Клоны сгрудились у костра. Те, кто заметил упавшего собрата, молча смотрели на него. Кожа их была нежной, но взгляды — жесткими. Натан Ли догадался: по-видимому, слабость этого человека вызывает у них отвращение, напоминая им о собственной немощи. Хрупкость их тел была неприятна клонам, поэтому они отвергли хилого сотоварища. Тот не успел проползти и десяти футов, как его белый халат был уже весь в грязи. Упавший на глазах терял силы.
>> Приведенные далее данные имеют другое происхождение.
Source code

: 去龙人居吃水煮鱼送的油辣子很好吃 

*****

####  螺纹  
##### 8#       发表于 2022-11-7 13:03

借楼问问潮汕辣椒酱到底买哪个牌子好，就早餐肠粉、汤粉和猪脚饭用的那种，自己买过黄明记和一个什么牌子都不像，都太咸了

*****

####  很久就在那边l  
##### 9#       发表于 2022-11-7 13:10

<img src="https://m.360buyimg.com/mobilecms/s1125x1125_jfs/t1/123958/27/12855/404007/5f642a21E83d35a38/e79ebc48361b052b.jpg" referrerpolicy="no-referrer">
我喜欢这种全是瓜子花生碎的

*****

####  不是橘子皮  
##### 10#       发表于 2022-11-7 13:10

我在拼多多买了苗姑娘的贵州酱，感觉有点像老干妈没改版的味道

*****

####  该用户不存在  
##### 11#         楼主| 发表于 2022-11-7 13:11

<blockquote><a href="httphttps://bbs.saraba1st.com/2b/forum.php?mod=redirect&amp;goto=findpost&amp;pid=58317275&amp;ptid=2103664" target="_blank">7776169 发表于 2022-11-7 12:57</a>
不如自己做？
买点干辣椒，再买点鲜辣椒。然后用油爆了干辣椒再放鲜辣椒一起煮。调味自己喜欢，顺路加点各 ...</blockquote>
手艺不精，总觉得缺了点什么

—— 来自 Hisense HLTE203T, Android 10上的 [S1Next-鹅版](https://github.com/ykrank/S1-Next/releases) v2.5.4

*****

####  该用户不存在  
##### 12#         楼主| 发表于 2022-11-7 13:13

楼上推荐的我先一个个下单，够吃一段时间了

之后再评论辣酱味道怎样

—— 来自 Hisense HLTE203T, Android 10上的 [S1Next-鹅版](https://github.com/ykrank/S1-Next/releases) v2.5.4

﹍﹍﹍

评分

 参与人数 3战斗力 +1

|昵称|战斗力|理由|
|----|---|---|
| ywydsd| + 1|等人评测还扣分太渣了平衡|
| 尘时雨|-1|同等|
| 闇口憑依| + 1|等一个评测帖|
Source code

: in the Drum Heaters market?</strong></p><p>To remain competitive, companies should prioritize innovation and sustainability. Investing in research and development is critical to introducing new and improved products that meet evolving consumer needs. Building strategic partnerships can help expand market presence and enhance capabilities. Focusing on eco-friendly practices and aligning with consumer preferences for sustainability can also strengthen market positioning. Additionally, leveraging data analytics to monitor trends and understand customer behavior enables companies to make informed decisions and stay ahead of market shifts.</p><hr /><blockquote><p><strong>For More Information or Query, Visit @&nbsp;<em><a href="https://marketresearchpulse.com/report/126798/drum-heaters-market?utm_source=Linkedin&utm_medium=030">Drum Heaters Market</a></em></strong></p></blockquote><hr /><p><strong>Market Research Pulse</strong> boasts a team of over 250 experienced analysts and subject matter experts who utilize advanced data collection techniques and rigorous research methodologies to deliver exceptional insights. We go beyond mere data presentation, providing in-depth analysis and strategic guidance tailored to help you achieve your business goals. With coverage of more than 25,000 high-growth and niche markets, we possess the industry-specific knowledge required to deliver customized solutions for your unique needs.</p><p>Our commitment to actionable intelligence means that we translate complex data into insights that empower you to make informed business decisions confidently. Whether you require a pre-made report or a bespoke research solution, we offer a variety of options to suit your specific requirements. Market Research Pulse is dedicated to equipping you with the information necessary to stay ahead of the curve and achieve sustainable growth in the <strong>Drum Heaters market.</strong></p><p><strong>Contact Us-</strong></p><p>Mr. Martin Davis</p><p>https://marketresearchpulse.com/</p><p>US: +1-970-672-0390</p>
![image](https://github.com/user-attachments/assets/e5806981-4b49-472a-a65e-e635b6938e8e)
Еще через минуту он вконец обессилел и остался лежать в центре парковки.
Натан Ли быстро оглядел клонов, желая узнать, смотрит ли еще кто-нибудь на несчастного, и, как ни удивительно, один такой нашелся. Это был беглец, его лицо в шрамах отражало сложную мешанину чувств. Веко, слишком туго пришитое на место, выдавало ярость. Колючая проволока располосовала ему рот: один угол опустился, а другой изогнулся в глуповатую улыбку. Натан Ли кивнул ему, и веки беглеца в ответ дернулись — то ли презрительно, то ли приветственно.